- [TASK REQUIREMENTS]
Every line below between the one holding "index tip: (266, 199)" and the one holding "index dip: (246, 193)", inclusive, should be copied exactly, and no other line.

- [DATA EXTRACTS]
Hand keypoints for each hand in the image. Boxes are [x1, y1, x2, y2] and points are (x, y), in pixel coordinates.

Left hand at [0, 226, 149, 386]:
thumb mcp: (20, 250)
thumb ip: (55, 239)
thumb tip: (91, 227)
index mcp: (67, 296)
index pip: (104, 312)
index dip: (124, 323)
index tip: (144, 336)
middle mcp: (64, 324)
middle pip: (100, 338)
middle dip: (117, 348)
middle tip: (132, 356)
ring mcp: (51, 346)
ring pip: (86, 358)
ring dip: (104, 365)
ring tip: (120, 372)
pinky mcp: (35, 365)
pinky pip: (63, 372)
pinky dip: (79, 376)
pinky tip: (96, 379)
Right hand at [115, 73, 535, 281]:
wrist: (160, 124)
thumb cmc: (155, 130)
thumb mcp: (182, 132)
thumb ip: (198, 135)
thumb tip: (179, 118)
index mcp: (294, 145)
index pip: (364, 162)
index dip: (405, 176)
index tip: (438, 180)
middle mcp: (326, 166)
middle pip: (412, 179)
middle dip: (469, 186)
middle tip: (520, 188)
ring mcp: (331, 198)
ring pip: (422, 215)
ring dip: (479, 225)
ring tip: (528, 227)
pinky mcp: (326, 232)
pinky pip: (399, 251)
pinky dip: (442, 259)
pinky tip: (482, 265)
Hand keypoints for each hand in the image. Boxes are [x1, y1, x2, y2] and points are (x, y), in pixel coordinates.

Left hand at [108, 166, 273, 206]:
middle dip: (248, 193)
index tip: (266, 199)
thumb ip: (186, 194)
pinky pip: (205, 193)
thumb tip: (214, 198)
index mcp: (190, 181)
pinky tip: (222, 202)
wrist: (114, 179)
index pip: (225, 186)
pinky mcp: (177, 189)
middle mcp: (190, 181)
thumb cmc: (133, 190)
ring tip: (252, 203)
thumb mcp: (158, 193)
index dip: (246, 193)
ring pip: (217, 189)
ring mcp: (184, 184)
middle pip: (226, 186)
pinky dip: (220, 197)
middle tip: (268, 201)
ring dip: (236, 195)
--
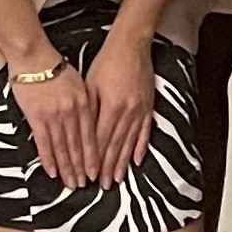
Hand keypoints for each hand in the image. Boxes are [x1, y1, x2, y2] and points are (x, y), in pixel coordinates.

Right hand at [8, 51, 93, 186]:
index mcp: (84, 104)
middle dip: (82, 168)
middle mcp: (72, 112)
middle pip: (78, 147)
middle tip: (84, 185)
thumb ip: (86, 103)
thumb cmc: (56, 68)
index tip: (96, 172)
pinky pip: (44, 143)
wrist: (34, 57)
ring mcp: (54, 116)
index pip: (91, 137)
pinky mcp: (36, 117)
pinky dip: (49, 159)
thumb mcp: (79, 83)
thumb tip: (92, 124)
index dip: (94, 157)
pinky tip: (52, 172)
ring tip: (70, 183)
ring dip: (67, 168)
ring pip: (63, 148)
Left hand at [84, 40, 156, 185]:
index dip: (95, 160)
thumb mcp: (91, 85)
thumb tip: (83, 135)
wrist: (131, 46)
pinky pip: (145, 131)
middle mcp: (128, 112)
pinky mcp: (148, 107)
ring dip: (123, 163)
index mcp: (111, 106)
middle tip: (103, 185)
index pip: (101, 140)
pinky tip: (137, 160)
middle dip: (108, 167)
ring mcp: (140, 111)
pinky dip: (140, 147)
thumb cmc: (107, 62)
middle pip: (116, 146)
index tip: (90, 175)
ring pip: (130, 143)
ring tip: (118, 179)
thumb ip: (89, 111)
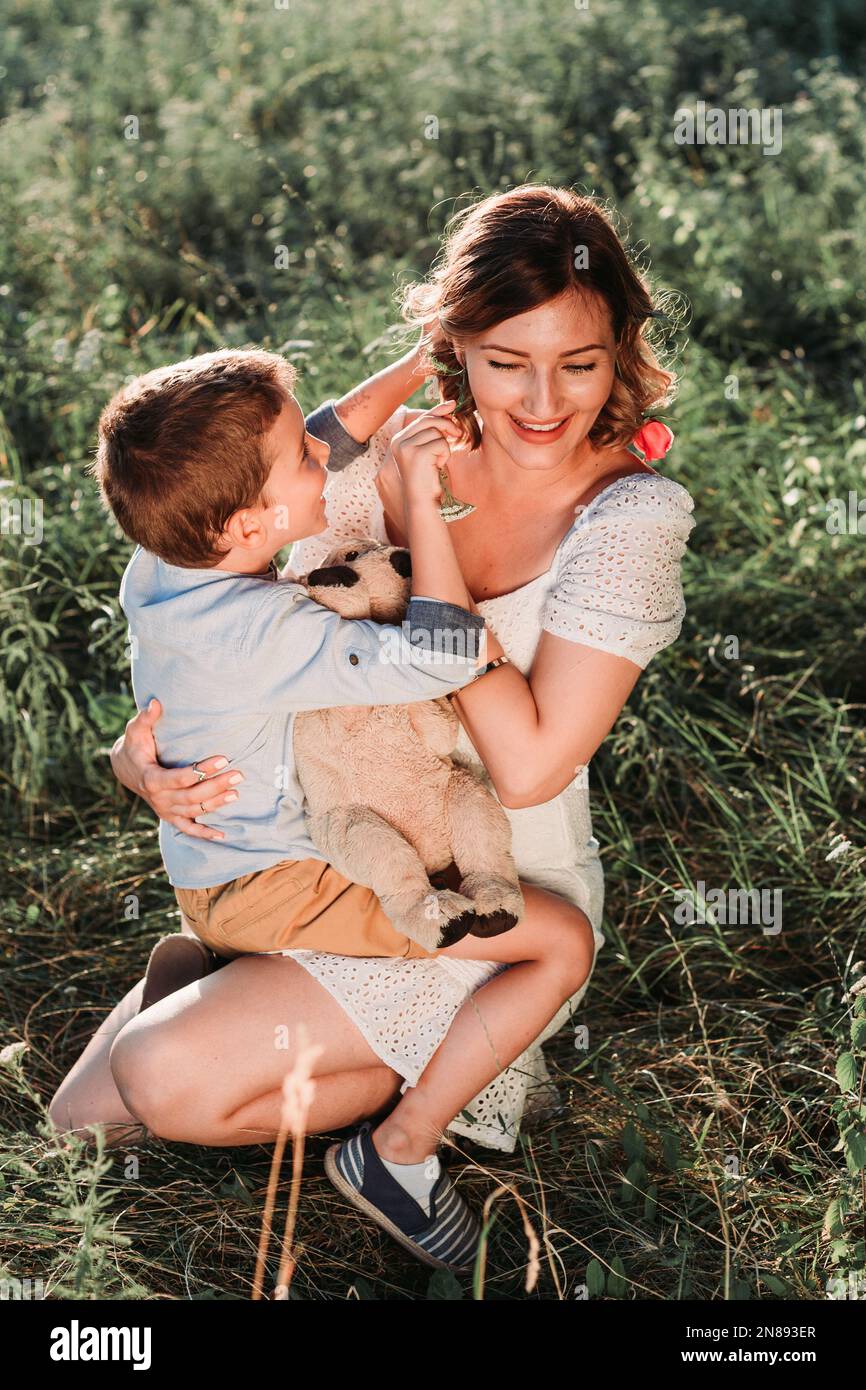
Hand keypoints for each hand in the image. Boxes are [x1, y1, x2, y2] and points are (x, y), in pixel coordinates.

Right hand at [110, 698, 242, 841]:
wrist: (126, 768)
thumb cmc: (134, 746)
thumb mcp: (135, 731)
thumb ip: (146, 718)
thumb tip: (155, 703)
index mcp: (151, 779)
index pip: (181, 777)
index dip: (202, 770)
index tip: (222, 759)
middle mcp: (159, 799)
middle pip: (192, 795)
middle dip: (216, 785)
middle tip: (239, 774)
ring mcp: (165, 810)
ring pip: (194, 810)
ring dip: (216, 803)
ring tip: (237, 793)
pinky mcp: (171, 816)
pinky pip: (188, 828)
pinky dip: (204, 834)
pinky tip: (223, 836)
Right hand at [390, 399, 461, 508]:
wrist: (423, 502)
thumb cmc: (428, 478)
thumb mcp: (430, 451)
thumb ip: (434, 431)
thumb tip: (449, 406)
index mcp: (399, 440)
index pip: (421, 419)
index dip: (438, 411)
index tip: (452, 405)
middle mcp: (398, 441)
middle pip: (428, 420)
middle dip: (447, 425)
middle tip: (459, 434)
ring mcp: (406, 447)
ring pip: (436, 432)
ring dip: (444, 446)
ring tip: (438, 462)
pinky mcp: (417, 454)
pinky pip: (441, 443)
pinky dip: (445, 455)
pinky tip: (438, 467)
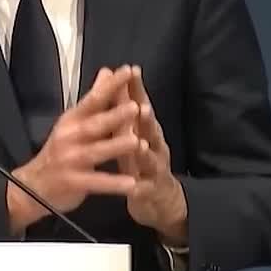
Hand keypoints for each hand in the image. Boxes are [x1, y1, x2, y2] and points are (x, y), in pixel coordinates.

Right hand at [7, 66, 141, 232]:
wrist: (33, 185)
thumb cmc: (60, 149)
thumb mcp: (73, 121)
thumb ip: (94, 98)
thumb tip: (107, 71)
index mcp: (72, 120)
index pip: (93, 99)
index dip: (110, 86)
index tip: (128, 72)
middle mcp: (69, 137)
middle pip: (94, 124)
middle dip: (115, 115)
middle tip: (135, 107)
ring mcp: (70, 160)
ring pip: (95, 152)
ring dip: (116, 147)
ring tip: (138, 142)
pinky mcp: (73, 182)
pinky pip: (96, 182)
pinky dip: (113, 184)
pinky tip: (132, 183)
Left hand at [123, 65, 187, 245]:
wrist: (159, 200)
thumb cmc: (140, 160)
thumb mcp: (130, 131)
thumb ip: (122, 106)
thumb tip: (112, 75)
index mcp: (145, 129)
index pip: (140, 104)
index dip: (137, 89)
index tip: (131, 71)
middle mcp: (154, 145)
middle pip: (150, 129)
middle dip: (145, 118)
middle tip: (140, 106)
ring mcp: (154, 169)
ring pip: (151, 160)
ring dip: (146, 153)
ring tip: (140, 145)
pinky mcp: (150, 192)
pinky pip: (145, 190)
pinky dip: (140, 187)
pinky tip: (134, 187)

- [PROBLEM SOLUTION]
index tip: (266, 199)
thumb ip: (186, 194)
pinky pip: (205, 193)
thumb tip: (214, 198)
index mcp: (190, 181)
pinky tip: (222, 202)
wrist: (114, 179)
index pip: (225, 186)
pinky mcp: (177, 189)
middle mcp: (190, 181)
thumb cmc: (133, 190)
ring tip: (252, 203)
thumb mcp: (158, 193)
index dip: (246, 193)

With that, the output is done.